I did the sixth form at Peers School, an inaptly named comprehensive which served two council estates (Blackbird Leys and Rose Hill; like Lord’s Cricket Ground it was named after a person, not a Peer or a Lord) plus some quite distant rural areas outside the city. The demographics were as you’d expect: mainly poor and working class kids, but with a smattering of middle class children like me who whose parents were left-ish, educated, professionals – teachers, vicars, nurses, etc, one or two academics, and the chief education officer (dad was shocked when he started in Oxfordshire just how many of his colleagues in the LEA leadership sent their kids private and I am sure he was not unduly diplomatic about it).

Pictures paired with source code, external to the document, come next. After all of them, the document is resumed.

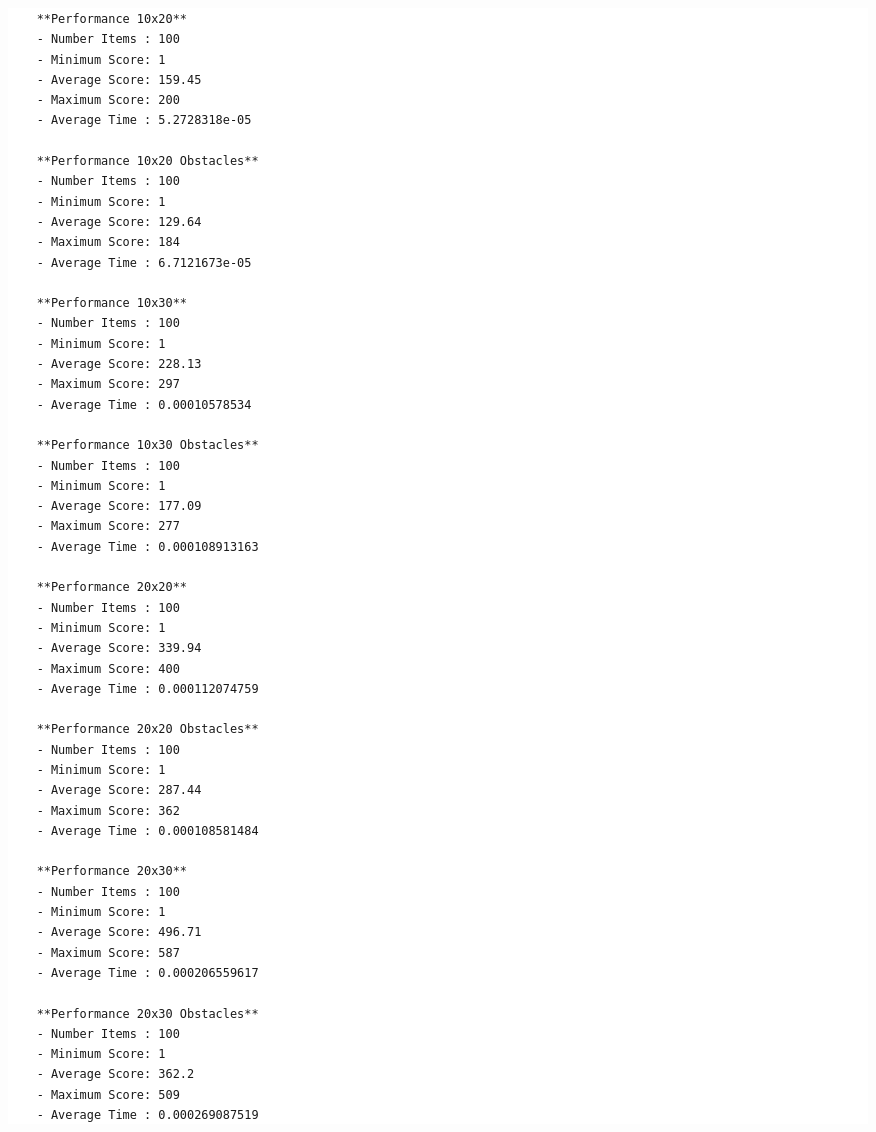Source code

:         **Performance 10x20**
        - Number Items : 100
        - Minimum Score: 1
        - Average Score: 159.45
        - Maximum Score: 200
        - Average Time : 5.2728318e-05

        **Performance 10x20 Obstacles**
        - Number Items : 100
        - Minimum Score: 1
        - Average Score: 129.64
        - Maximum Score: 184
        - Average Time : 6.7121673e-05

        **Performance 10x30**
        - Number Items : 100
        - Minimum Score: 1
        - Average Score: 228.13
        - Maximum Score: 297
        - Average Time : 0.00010578534

        **Performance 10x30 Obstacles**
        - Number Items : 100
        - Minimum Score: 1
        - Average Score: 177.09
        - Maximum Score: 277
        - Average Time : 0.000108913163

        **Performance 20x20**
        - Number Items : 100
        - Minimum Score: 1
        - Average Score: 339.94
        - Maximum Score: 400
        - Average Time : 0.000112074759

        **Performance 20x20 Obstacles**
        - Number Items : 100
        - Minimum Score: 1
        - Average Score: 287.44
        - Maximum Score: 362
        - Average Time : 0.000108581484

        **Performance 20x30**
        - Number Items : 100
        - Minimum Score: 1
        - Average Score: 496.71
        - Maximum Score: 587
        - Average Time : 0.000206559617

        **Performance 20x30 Obstacles**
        - Number Items : 100
        - Minimum Score: 1
        - Average Score: 362.2
        - Maximum Score: 509
        - Average Time : 0.000269087519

Peers was quite progressive – indeed, the Graunida had an article about how it had once been a school of the future when it was finally closed. It had a School Council, to which I was, I now realise rather surprisingly, elected by other 6th formers (maybe no-one else wanted to do it?). Mr. B, my rather posh Maoist [1] history teacher once told me that the School Council was supposed to be like a parliamentary democracy but that in practice it didn’t work that way, because it mainly endorsed what the head teacher wanted. This, I pointed out, was exactly how he thought a parliamentary democracy worked, so I couldn’t figure out what his complaint was. My role (again, I don’t quite understand how this happened) was to serve on the PTA, the main job of which seemed to be to organize dog shows to raise funds for the school, dog shows being the special enthusiasm of the couple who led the PTA, a policeman and his wife. I remember at the first meeting being kind of awestruck both by the whole scene and, especially, by a rather disheveled woman called Meg who turned up a late, clearly had no time either for the policeman or for dog shows, and yet equally clearly had more organizational sense than any of the other parents. (The dog show experts were manifestly annoyed by her, probably thinking that she was the kind of person who lived on Stratford Street, had probably been a member of the International Socialists who had left when Cliff took them in a Leninist direction, and drove a green 2CV with a “Nuclear Power: No Thanks” sticker on it. If they did think that, I’m pretty certain they were right on all counts; but they also accepted all her suggestions none of which, nearly 50 years later, I can remember).
A few days later I got a phone call at home from Meg.